Lift out all lines below that contain "Ettersburg".
(Data to use)
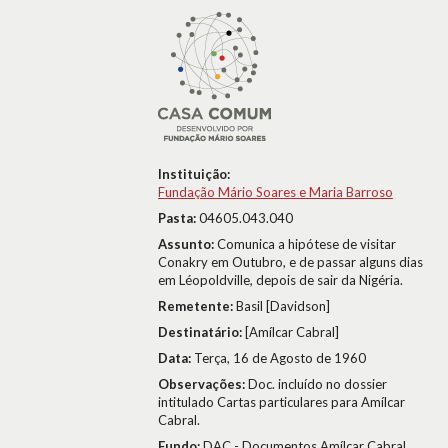
Instituição:
Fundação Mário Soares e Maria Barroso
Pasta:
04605.043.040
Assunto:
Comunica a hipótese de visitar
Conakry em Outubro, e de passar alguns dias
em Léopoldville, depois de sair da Nigéria.
Remetente:
Basil [Davidson]
Destinatário:
[Amílcar Cabral]
Data:
Terça, 16 de Agosto de 1960
Observações:
Doc. incluído no dossier
intitulado Cartas particulares para Amílcar
Cabral.
Fundo:
DAC - Documentos Amílcar Cabral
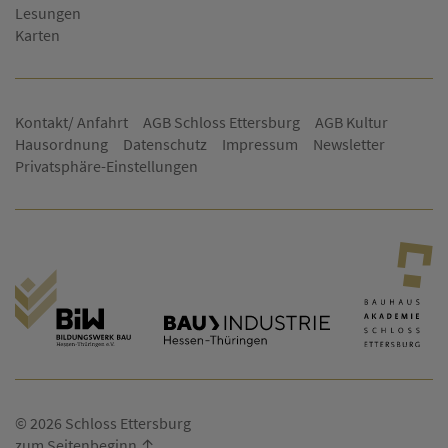
Lesungen
Karten
Kontakt/ Anfahrt
AGB Schloss Ettersburg
AGB Kultur
Hausordnung
Datenschutz
Impressum
Newsletter
Privatsphäre-Einstellungen
© 2026 Schloss Ettersburg
zum Seitenbeginn ↑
(End Data to use)
**Reply:**
AGB Schloss Ettersburg
© 2026 Schloss Ettersburg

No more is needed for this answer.